Haven't bought FA flavourings for a long time.
 
The stuff's arrived :) I think the reason it was on sale is that the best before date is quite short - as in March or April 2015 - whilst the bottles I have from FlavourArt directly are all way into 2016. Granted, the stuff isn't going to just go off overnight but we might need to use a bit more than what we normally do once it's over the BB date and possibly starts losing flavour.
 
The stuff's arrived :) I think the reason it was on sale is that the best before date is quite short - as in March or April 2015 - whilst the bottles I have from FlavourArt directly are all way into 2016. Granted, the stuff isn't going to just go off overnight but we might need to use a bit more than what we normally do once it's over the BB date and possibly starts losing flavour.

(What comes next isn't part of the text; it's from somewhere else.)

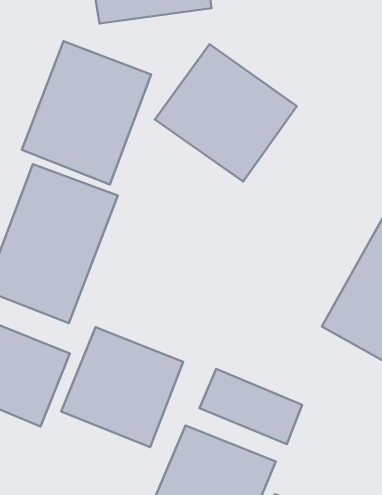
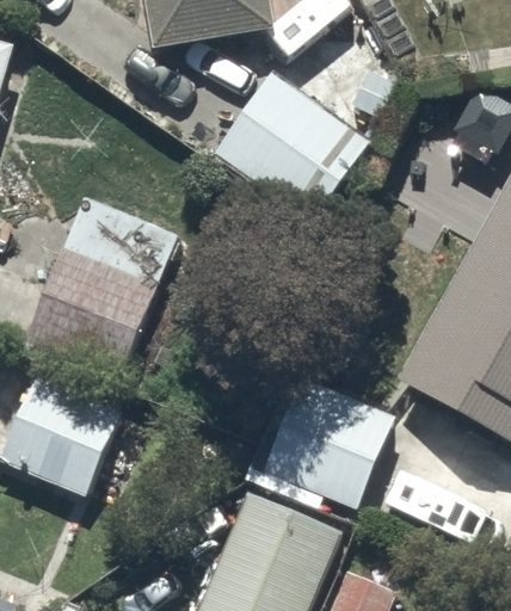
building: [22,41,151,184] -> none
building: [61,327,183,447] -> none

The guy from FlavourArt UK (John) mentioned on a Facebook diy group that he used some that were 3 year old and they tasted as good as new ones.
 
The guy from FlavourArt UK (John) mentioned on a Facebook diy group that he used some that were 3 year old and they tasted as good as new ones.

Brilliant if they don't lose their flavour then :thumbup:

Some of the food flavourings I use when baking are waaaaaaaaaaaay past their BB date and haven't lost flavour at all, which is why I said "might" ;) Though I think I may get a new bottle of violet because the one I have is now more than 7 years out of its BB date and that might be pushing it a bit?!